▶ _Complete the following_:
A: Reproduce the part of the Phyphox elevator pressure tutorial from "#elevator from 4th" up to and including "down: ', len(down))".
B: In the Phyphox elevator pressure tutorial, what file name should be given to the data set collected from the last floor to the basement?
C: Extend the Phyphox elevator pressure tutorial, starting after its last line.

Summary¶
The activity described in this document is intended to be used as an introduction to using Phyphox and Python to analyze simple data sets. In particular this activity focuses on the relation between atmospheric pressure and height. First of all try to find a good elevator in a building of the maximum possible height. Starting from the ground floor to the last floor collect a data set of pressure and save it in CVS format (name it data/phyphox_39_1_to_4.csv). After that take an other data set from last floor to the basement (name it data/phyphox_39_4_to_neg1.csv) and save it in cvs format.
1. Plot the graph¶
In this section we will try to plot the data set and to understand the relation between pressure and altitude. First of all you have to remind to include the necessary libraries. After that is important to upload the data in two different matixs. If you menage to complete this procedure successfully, try to plot your data, following the example given in the previous lesson.
import pandas as pd
#pandas is for data structures and data analysis tools
import numpy as np
#numpy is for scientific computing
import matplotlib.pyplot as plt
#matplotlib is for plotting
%matplotlib inline
#In this section we will upload the data from phypox (.cvs format). The data are put in a matrix
# we use read_csv function from pandas to read the data into a "data frame"
#data of elevator from ground to 4th floor in matrix up
up = pd.read_csv('data/phyphox_39_1_to_4.csv', sep=';', encoding='utf-8')
#elevator from 4th floor to -1 in matrix down
down = pd.read_csv('data/phyphox_39_4_to_neg1.csv', sep=';', encoding='utf-8')
#to show the number of rows of the two matrix
print('number of rows matrix up: ',len(up))
print('number of rows matrix down: ', len(down))
#to print the matrix
up.head()
down.head()
#In this section we will plot the data beginning from elevator from ground to 4th floor
#data from first column of matrix up are fixed as independent variable in the graph.
t1=up["Time (s)"]
#data from second column of matrix up are fixed as dependent variable in the graph.
p1=up["Pressure (hPa)"]
#command to plot the graph
plt.plot(t1,p1) #create the plot
plt.xlabel('time (s)', fontsize = 15) #label x-axis
plt.ylabel('pressure (hPa)', fontsize = 15) #label y-axis
plt.title('pressure vs time elevator 0-4 \n', fontsize = 15) #title of the graph
plt.show()

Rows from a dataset

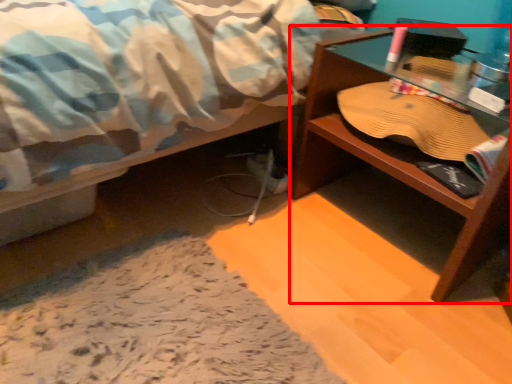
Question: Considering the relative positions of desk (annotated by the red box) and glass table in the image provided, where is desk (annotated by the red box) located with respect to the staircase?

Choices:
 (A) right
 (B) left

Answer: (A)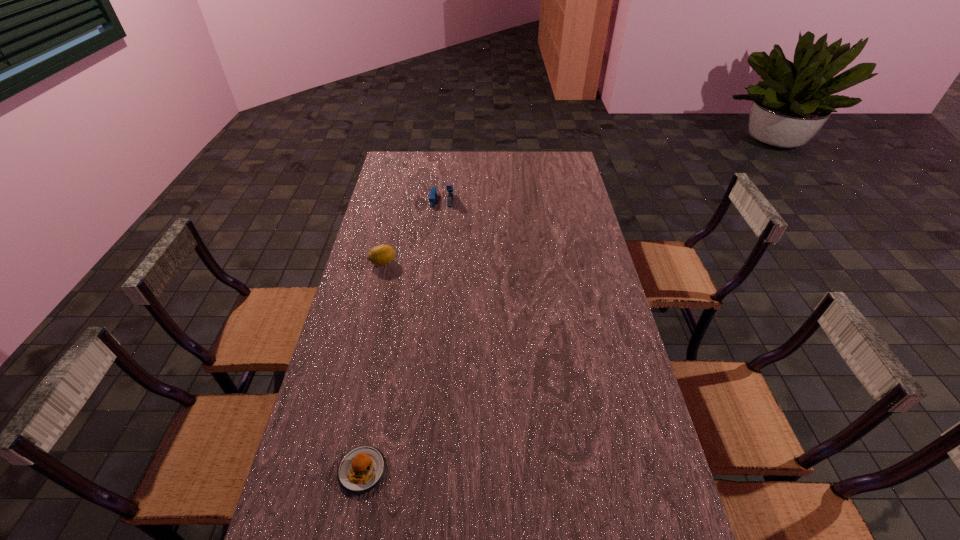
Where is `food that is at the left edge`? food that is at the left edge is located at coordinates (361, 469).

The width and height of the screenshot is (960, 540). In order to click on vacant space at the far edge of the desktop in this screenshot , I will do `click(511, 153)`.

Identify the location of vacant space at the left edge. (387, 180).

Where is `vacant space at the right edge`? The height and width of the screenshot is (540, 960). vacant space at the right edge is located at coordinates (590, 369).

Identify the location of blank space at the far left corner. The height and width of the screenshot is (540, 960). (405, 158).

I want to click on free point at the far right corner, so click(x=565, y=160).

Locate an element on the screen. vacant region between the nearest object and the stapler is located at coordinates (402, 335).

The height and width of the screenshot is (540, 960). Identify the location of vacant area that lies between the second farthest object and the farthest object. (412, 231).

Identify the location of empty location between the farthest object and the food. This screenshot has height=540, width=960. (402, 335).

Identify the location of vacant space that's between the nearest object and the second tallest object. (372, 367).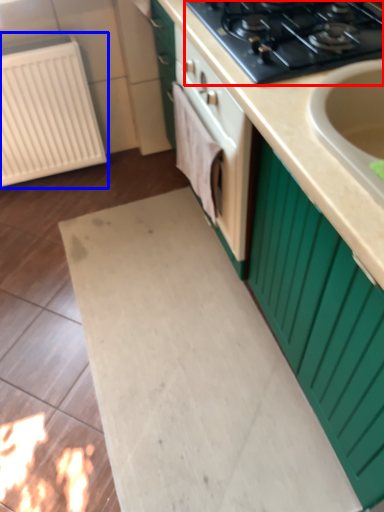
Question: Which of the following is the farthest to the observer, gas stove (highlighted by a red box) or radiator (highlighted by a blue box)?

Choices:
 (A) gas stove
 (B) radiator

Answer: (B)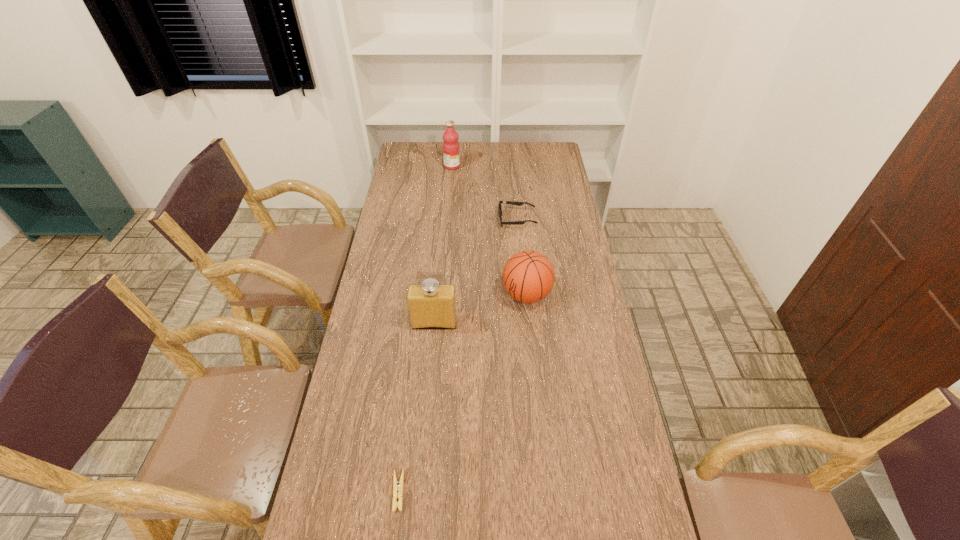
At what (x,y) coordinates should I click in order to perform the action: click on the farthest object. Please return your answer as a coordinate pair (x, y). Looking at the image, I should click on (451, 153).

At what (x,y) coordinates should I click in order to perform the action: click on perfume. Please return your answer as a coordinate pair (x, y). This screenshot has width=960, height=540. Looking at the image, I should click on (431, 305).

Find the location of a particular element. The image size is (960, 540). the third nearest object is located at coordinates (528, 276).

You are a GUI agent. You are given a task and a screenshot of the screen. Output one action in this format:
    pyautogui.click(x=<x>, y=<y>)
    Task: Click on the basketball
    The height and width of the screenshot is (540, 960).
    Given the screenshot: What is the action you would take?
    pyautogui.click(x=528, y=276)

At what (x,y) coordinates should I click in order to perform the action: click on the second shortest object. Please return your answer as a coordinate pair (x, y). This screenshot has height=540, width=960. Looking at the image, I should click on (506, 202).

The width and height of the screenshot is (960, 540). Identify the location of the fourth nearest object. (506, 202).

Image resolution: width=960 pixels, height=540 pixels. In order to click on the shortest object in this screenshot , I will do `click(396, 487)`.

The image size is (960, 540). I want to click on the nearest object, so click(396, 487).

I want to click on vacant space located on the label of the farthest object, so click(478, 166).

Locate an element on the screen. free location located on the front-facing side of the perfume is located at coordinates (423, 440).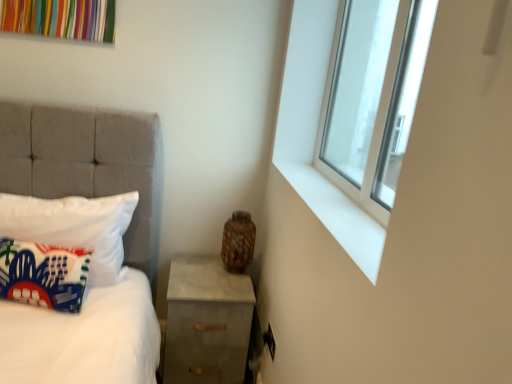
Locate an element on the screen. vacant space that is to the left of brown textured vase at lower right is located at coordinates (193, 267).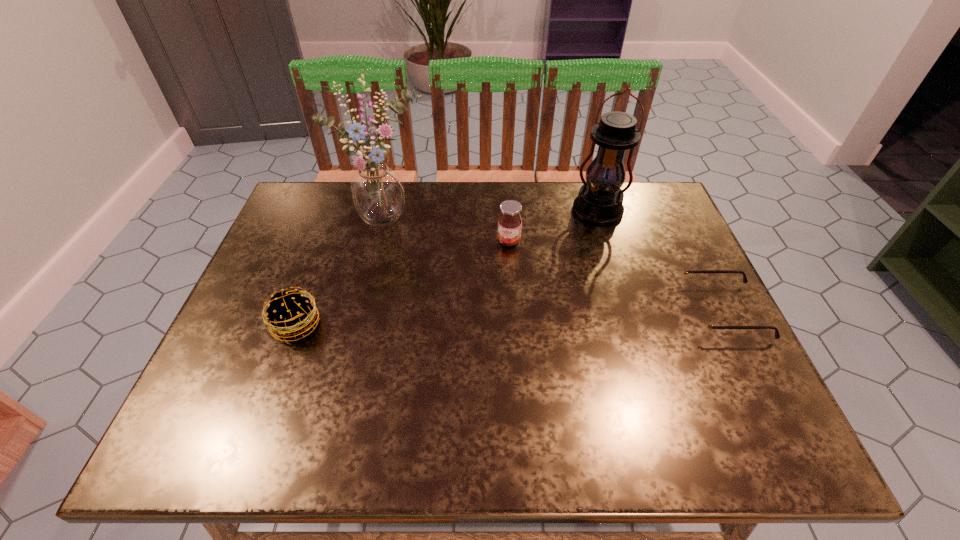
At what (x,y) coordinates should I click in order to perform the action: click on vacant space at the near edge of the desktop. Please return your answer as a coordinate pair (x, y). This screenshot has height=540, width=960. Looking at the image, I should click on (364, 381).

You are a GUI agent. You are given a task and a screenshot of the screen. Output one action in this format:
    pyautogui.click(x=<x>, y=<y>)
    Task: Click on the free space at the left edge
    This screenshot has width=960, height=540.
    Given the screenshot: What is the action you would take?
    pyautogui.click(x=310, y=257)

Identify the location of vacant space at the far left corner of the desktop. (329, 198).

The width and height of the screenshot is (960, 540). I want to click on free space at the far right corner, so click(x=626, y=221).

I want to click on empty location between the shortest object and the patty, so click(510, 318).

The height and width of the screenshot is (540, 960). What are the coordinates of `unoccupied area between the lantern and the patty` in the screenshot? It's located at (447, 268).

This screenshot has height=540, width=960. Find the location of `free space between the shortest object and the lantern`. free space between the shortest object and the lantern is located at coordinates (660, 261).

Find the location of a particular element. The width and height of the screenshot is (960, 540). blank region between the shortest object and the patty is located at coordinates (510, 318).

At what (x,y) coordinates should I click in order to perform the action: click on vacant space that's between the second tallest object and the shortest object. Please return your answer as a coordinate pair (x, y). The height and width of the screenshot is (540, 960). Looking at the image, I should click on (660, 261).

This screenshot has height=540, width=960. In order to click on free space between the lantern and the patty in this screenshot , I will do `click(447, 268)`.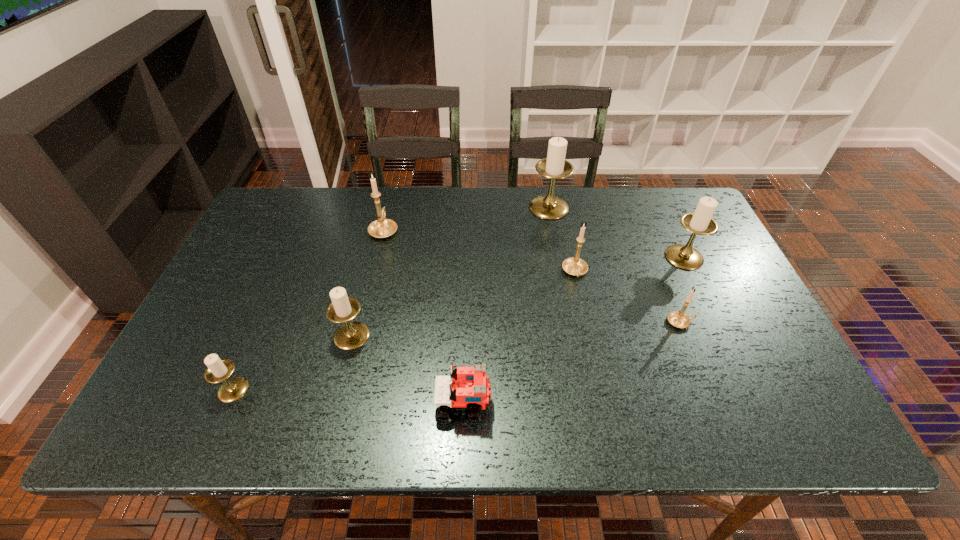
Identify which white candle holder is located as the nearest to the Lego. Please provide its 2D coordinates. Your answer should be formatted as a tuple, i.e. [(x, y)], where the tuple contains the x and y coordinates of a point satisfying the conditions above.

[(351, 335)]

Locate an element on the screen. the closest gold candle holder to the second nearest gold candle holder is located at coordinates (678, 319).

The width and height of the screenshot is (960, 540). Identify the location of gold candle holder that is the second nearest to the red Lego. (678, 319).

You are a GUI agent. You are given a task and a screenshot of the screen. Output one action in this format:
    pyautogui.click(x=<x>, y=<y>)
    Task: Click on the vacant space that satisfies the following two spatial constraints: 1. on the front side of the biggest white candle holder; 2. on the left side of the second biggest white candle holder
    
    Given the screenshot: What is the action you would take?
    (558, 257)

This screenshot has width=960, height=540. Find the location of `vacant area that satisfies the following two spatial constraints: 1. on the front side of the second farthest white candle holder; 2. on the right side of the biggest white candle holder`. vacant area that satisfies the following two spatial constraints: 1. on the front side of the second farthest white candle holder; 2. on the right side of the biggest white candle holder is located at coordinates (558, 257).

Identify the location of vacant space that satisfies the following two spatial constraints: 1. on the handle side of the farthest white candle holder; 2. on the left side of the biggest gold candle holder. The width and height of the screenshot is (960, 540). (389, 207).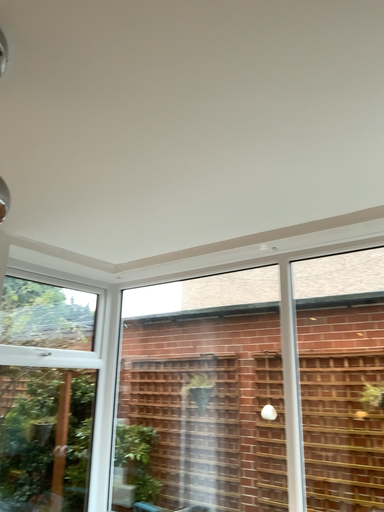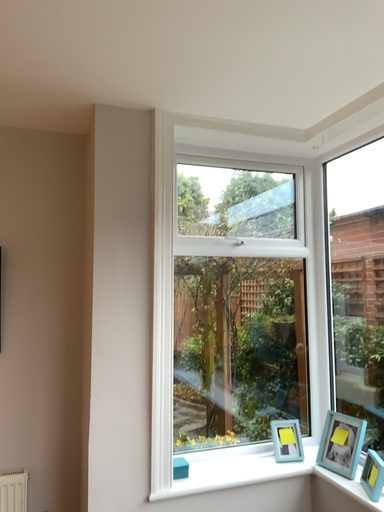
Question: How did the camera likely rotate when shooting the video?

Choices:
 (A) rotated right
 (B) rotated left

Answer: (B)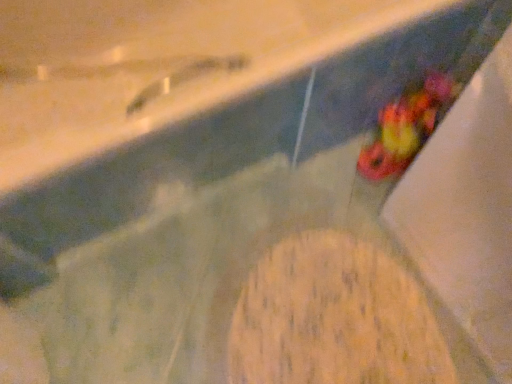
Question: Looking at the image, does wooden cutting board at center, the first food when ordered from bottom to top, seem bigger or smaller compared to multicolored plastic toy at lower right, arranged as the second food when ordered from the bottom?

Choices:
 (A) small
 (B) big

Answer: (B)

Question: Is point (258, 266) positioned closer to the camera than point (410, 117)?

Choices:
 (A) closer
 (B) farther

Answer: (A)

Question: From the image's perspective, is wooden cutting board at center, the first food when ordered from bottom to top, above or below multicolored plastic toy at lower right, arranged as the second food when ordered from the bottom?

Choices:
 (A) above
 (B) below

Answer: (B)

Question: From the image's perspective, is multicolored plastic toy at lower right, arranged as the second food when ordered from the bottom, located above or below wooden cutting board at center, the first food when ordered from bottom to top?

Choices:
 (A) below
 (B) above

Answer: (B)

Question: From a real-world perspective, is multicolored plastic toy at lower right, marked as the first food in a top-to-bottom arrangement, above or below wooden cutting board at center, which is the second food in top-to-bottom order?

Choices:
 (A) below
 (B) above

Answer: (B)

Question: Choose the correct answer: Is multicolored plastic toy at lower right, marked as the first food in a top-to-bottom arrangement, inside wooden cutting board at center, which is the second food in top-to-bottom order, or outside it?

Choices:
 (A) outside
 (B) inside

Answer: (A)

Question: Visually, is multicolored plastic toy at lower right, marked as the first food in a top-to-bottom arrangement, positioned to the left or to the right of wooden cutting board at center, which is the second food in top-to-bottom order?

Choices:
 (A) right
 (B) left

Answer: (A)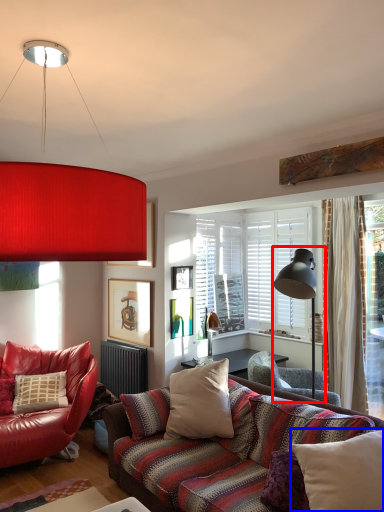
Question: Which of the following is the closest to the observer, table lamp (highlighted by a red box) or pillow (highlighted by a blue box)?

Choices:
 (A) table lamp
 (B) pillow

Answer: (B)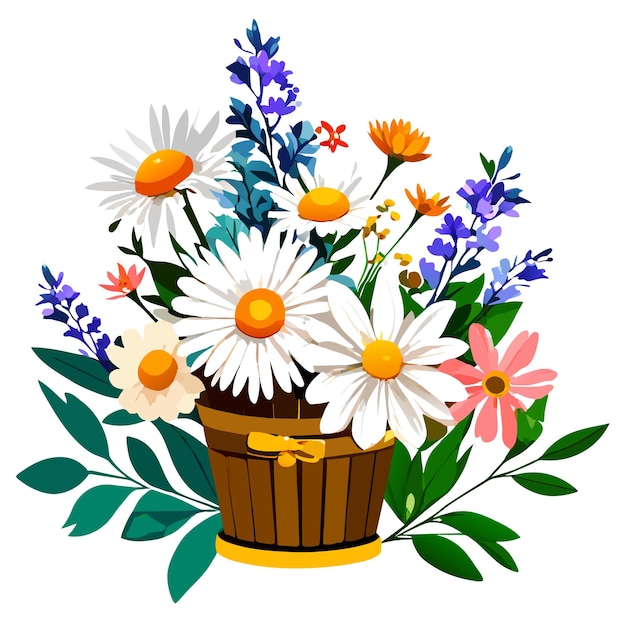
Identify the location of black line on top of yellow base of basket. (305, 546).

▶ _Responses for each task_:
A:
#elevator from 4th floor to -1 in matrix down
down = pd.read_csv('data/phyphox_39_4_to_neg1.csv', sep=';', encoding='utf-8')
#to show the number of rows of the two matrix
print('number of rows matrix up: ',len(up))
print('number of rows matrix down: ', len(down))

B: data/phyphox_39_4_to_neg1.csv

C:
#In this section we will plot the data beginning from elevator from 4th floor to -1
#data from first column of matrix up are fixed as independent variable in the graph.
t2=down["Time (s)"]
#data from second column of matrix up are fixed as dependent variable in the graph.
p2=down["Pressure (hPa)"]
#command to plot the graph
plt.plot(t2,p2, color='red') #create the plot
plt.xlabel('time (s)', fontsize = 15) #label x-axis
plt.ylabel('pressure (hPa)', fontsize = 15) #label y-axis
plt.title('pressure vs time elevator 4 -1 \n ', fontsize = 15) #title of the graph
plt.show()
Looking the graphs make some consideration between pressure and time. Can you describe this relation from a mathematical point of view? Can you explain why pressure changes in the time from a Physical point of view? Which laws are involved?
2. Linear function¶
As discussed before the data show a linear relation between pressure and time. In this section we will try to fit the data with a linear function in order to verify this idea.
fig = plt.figure(figsize=(15, 10))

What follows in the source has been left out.